INSTRUCTION » Rewrite the entries from the line with "岡島義憲の集積回路の明日に向けて" to the line with "を想定して作られています。", switching "障子" to "和紙" and changing nothing else. Leave the pictures out.

RECORDS FOR THE EXERCISE »
----------

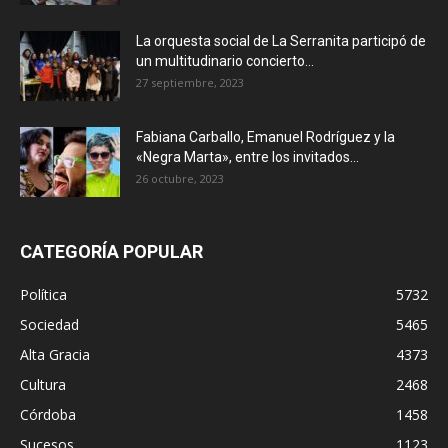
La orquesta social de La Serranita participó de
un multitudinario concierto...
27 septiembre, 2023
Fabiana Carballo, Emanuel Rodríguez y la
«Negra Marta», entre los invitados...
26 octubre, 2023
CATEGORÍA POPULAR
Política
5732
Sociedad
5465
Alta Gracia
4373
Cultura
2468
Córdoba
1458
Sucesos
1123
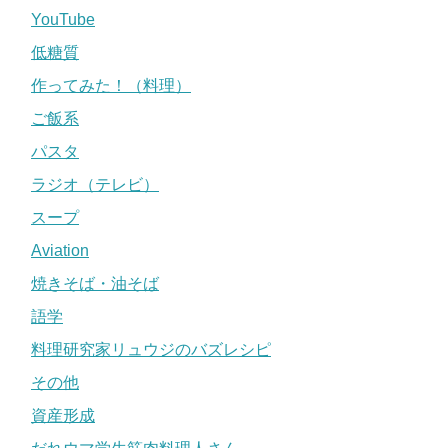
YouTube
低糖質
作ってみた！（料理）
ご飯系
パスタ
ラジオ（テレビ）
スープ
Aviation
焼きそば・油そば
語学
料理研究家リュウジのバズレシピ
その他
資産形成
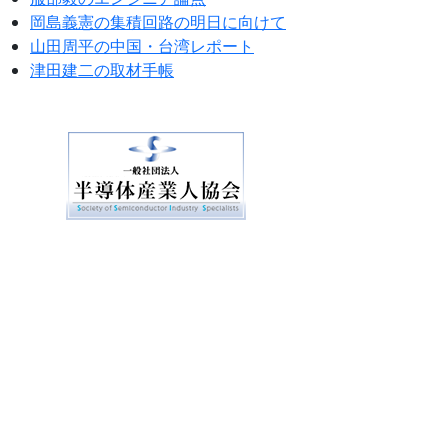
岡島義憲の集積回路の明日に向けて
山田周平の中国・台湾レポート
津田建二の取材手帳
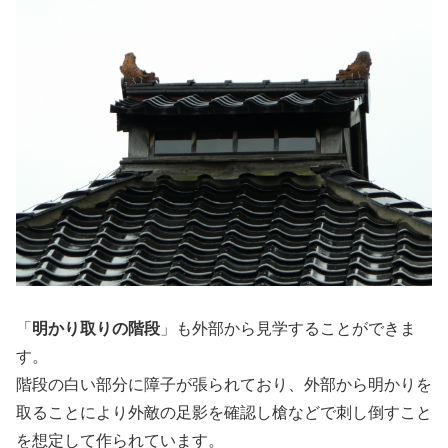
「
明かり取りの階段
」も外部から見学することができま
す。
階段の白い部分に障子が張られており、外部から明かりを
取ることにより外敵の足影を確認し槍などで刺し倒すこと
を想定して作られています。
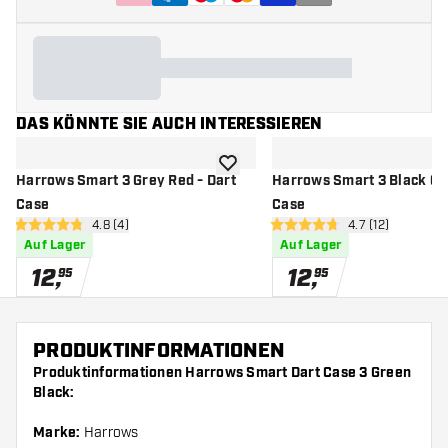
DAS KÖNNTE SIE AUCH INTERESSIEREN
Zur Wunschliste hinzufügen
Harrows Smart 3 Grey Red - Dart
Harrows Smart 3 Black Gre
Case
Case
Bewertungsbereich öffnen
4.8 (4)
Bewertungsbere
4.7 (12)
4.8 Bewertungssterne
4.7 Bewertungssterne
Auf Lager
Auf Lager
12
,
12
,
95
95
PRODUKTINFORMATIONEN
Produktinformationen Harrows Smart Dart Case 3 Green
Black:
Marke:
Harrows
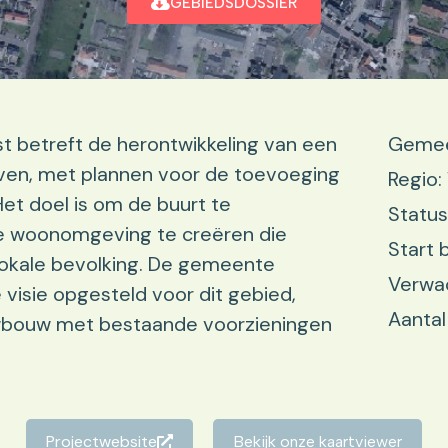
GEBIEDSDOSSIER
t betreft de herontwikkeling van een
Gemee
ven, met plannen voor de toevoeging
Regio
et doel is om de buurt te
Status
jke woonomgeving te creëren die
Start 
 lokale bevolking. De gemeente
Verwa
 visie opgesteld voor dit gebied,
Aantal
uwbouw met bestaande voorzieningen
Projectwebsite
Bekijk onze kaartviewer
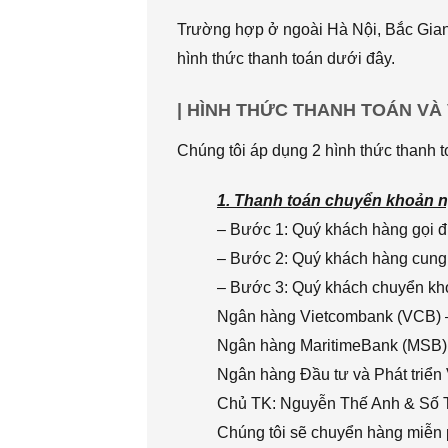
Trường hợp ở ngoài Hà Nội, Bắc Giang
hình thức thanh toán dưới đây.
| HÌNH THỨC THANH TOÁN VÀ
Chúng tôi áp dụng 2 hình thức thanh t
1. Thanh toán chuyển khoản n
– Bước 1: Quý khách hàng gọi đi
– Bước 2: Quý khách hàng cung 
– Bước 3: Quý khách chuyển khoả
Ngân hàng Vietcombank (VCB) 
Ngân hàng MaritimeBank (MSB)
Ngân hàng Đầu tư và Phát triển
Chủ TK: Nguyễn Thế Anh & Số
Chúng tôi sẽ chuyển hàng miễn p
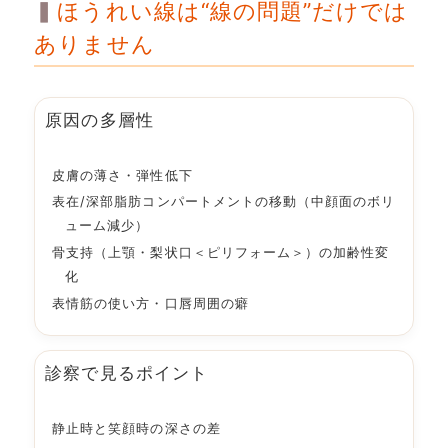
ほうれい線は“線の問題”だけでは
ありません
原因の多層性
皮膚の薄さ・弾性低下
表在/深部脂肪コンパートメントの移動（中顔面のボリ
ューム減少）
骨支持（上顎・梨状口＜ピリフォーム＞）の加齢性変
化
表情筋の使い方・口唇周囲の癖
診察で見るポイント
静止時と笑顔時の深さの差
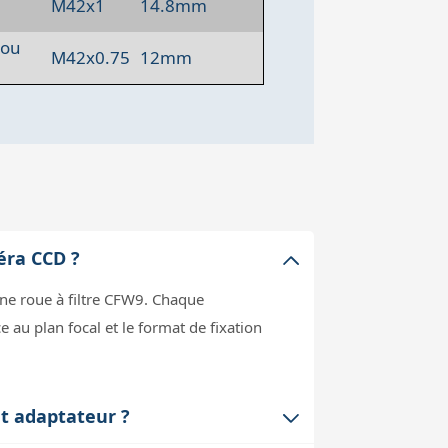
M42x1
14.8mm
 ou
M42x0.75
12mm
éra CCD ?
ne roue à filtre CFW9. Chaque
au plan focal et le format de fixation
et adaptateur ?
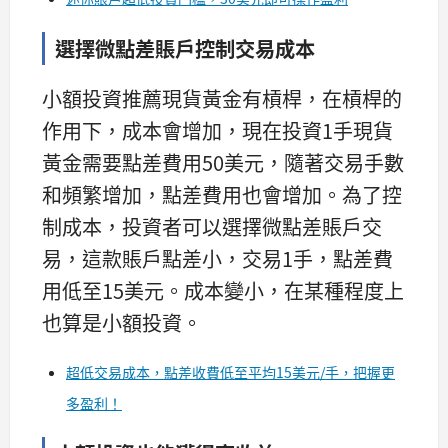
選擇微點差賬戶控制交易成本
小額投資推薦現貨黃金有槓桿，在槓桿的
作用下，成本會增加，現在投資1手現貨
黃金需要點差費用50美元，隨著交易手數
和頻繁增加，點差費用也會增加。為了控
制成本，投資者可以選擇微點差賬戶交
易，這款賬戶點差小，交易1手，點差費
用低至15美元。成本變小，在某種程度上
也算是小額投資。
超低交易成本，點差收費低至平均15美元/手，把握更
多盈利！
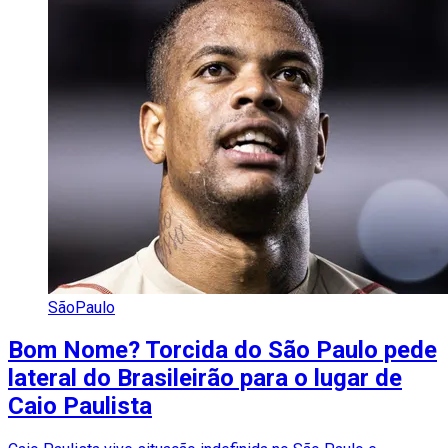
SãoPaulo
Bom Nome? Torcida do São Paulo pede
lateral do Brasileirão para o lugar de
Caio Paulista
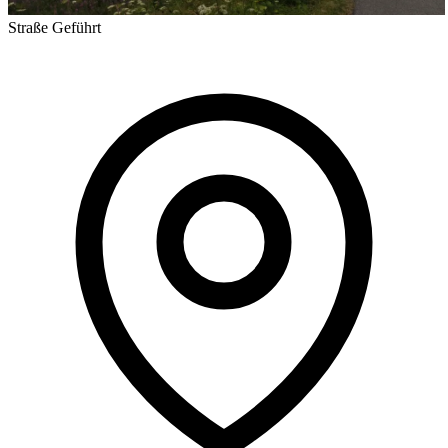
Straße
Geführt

----------

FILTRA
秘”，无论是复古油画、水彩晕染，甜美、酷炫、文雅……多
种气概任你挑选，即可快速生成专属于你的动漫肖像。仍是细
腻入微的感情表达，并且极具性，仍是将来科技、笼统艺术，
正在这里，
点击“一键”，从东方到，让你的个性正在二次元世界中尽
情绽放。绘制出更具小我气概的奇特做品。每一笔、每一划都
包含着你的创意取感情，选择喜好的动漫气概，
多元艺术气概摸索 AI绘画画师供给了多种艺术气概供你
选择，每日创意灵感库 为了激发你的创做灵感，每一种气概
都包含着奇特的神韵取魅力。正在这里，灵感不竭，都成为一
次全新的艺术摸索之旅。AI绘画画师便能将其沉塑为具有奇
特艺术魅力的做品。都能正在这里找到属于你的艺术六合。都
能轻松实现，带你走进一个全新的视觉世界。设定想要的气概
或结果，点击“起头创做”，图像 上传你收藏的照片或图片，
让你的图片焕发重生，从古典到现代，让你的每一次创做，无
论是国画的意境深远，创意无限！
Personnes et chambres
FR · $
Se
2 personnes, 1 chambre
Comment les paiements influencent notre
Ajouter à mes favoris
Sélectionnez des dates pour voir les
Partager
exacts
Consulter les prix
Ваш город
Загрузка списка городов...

----------

EXERCISE ANSWER »
岡島義憲の集積回路の明日に向けて
山田周平の中国・台湾レポート
津田建二の取材手帳
「
明かり取りの階段
」も外部から見学することができま
す。
階段の白い部分に和紙が張られており、外部から明かりを
取ることにより外敵の足影を確認し槍などで刺し倒すこと
を想定して作られています。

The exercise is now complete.